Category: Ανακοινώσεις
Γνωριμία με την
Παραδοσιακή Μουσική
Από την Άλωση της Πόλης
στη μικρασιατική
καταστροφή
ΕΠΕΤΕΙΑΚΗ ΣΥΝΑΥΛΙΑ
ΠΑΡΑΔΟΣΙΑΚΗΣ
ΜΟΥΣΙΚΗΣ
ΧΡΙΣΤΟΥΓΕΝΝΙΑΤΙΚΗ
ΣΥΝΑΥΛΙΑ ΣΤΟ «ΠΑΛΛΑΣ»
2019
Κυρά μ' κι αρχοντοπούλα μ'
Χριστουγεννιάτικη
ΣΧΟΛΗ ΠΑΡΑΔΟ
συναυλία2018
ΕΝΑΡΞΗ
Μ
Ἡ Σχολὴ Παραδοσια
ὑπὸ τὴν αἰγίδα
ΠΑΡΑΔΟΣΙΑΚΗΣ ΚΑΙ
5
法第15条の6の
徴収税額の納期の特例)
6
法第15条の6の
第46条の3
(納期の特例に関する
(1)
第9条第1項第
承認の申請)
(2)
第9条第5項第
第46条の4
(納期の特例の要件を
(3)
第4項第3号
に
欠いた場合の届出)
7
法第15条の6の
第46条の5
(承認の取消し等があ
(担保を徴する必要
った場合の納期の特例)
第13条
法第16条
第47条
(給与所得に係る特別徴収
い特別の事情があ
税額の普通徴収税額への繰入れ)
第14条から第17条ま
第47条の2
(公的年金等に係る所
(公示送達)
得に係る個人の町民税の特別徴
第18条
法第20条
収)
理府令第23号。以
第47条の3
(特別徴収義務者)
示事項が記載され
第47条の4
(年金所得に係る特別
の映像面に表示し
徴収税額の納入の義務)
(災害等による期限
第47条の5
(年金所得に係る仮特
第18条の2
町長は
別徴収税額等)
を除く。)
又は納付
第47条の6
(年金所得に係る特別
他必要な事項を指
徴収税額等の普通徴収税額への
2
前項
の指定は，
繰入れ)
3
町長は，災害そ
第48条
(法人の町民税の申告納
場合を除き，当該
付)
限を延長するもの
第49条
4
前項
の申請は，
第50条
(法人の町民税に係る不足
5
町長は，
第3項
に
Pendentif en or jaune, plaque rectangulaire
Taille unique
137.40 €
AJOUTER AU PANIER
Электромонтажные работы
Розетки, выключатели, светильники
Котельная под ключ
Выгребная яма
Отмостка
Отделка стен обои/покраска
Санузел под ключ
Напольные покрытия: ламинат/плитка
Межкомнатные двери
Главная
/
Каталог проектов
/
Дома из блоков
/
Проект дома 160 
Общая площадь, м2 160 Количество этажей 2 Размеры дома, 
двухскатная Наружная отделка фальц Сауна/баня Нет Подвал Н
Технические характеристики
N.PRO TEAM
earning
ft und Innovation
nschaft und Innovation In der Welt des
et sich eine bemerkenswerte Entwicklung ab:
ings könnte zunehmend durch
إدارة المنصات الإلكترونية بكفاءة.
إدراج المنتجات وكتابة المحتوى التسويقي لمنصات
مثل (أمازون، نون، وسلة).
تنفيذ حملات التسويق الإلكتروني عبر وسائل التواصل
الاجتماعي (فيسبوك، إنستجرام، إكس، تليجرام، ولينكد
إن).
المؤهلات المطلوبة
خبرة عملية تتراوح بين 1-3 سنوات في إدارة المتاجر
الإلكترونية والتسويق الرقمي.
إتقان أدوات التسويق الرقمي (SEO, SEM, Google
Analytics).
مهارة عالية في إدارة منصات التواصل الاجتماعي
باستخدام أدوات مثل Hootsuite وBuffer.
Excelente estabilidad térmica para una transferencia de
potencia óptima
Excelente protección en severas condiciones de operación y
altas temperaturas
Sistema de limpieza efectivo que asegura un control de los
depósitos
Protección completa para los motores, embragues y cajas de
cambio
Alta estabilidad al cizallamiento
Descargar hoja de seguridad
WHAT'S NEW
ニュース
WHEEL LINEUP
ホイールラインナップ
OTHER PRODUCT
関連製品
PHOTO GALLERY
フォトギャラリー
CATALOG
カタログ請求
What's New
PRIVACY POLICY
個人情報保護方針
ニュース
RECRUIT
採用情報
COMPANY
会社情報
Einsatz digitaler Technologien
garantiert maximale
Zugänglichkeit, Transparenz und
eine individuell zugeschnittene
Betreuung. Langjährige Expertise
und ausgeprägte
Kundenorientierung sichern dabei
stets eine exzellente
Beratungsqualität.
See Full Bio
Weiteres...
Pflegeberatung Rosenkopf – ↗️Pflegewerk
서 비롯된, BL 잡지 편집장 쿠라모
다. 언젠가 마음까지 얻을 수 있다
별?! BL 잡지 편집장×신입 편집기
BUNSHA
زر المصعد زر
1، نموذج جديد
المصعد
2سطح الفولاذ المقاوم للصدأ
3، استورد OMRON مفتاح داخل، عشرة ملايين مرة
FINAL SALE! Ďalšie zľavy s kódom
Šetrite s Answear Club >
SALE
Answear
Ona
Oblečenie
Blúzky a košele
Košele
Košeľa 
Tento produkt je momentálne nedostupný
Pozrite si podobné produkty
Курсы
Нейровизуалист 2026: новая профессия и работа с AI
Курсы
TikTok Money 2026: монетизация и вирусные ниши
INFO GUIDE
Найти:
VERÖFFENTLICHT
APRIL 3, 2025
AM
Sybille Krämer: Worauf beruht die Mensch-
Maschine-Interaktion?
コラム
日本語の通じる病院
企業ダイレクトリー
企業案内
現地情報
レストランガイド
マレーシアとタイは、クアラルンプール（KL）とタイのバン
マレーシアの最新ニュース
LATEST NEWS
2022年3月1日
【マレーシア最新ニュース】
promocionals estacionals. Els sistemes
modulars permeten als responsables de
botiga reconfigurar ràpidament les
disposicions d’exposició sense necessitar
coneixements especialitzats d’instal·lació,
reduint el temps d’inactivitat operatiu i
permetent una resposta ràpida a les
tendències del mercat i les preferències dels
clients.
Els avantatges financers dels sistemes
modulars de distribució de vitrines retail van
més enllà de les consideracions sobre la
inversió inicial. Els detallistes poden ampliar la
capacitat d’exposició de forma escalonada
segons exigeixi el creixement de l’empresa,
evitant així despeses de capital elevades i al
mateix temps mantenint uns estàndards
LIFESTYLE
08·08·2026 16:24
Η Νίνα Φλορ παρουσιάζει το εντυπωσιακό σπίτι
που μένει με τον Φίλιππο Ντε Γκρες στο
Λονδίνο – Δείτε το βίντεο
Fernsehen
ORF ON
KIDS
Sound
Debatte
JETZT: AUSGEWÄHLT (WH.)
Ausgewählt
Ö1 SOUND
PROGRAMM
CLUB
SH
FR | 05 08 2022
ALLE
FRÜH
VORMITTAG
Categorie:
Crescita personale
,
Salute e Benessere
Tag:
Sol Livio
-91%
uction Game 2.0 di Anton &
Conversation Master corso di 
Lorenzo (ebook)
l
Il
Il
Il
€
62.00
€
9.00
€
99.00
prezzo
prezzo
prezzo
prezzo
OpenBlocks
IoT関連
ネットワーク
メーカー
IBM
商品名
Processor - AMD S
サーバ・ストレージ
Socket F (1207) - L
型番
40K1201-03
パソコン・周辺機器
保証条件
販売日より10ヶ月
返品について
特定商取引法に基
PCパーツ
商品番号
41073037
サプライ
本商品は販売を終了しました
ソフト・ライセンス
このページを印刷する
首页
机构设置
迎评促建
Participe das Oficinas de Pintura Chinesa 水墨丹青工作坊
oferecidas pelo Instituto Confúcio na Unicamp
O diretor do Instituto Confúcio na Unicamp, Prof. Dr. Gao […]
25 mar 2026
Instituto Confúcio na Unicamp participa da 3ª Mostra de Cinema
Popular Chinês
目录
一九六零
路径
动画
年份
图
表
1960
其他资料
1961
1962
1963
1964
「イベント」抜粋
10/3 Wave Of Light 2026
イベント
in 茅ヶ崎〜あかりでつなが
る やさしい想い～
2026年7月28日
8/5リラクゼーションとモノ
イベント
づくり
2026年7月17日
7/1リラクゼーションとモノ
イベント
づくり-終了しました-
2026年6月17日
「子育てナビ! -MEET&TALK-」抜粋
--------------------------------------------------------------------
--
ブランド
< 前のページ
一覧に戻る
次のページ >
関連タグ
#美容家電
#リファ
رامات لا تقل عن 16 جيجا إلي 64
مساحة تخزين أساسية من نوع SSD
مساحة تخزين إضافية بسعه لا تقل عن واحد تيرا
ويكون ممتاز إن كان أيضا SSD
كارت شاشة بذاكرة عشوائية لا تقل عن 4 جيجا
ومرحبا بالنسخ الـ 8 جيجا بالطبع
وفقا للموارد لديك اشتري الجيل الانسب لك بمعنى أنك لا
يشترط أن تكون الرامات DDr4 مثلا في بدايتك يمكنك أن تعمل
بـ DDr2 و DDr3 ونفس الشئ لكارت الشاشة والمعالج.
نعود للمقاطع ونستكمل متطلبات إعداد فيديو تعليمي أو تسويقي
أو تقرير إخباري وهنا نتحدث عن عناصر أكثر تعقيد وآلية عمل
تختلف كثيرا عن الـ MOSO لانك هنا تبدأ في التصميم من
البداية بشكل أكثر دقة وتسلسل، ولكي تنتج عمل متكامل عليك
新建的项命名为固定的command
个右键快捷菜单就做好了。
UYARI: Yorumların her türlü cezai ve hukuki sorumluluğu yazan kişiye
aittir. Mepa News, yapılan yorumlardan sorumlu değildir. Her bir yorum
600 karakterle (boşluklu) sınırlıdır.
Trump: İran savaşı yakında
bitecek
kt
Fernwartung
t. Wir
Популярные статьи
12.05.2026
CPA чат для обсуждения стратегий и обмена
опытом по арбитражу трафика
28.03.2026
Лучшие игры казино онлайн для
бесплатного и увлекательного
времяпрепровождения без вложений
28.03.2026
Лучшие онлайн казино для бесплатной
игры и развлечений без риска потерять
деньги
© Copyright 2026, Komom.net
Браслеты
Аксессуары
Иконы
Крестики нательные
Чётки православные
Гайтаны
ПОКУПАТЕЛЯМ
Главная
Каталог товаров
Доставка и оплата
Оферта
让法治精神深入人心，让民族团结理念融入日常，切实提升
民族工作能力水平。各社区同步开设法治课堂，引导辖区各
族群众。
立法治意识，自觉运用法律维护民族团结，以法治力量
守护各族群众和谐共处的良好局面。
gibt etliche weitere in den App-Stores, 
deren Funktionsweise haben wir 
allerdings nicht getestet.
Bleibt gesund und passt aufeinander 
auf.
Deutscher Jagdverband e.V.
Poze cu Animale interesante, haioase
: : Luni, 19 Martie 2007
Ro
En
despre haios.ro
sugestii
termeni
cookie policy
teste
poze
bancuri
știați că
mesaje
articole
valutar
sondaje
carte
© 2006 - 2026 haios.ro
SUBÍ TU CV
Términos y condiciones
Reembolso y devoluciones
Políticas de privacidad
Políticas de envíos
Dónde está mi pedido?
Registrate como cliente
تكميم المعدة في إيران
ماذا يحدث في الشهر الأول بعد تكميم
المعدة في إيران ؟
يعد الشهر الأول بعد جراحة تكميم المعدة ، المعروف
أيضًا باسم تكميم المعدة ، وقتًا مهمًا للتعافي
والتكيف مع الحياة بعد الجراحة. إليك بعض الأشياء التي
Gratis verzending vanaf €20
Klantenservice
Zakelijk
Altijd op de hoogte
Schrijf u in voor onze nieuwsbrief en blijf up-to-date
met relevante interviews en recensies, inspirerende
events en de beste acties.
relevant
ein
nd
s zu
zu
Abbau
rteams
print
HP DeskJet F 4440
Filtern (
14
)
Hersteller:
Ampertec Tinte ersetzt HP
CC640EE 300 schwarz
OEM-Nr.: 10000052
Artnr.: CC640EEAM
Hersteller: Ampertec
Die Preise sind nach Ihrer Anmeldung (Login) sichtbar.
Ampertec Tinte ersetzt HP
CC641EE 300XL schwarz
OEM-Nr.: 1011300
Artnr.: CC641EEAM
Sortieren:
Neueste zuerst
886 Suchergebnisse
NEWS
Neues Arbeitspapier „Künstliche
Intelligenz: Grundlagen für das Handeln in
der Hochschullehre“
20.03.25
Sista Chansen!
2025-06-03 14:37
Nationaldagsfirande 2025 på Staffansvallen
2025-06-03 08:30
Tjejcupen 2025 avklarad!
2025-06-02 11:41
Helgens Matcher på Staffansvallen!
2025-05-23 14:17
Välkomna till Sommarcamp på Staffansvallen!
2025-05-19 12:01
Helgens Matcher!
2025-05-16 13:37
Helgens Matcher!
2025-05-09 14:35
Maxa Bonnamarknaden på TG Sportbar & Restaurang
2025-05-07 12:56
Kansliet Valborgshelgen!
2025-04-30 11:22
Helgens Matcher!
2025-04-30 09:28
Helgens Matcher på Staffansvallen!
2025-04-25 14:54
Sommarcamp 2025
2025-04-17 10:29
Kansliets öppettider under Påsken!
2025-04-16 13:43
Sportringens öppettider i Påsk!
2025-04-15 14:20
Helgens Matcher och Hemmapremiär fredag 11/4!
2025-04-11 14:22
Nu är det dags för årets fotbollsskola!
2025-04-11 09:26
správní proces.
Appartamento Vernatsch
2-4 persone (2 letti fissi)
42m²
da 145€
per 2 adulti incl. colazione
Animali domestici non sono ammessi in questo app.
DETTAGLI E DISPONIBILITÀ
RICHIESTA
────────────────────────────────────────
Task goal:
Among the lines of the data, which ones contain the word "Innovation"? Show them.

Exercise solution:
ft und Innovation
nschaft und Innovation In der Welt des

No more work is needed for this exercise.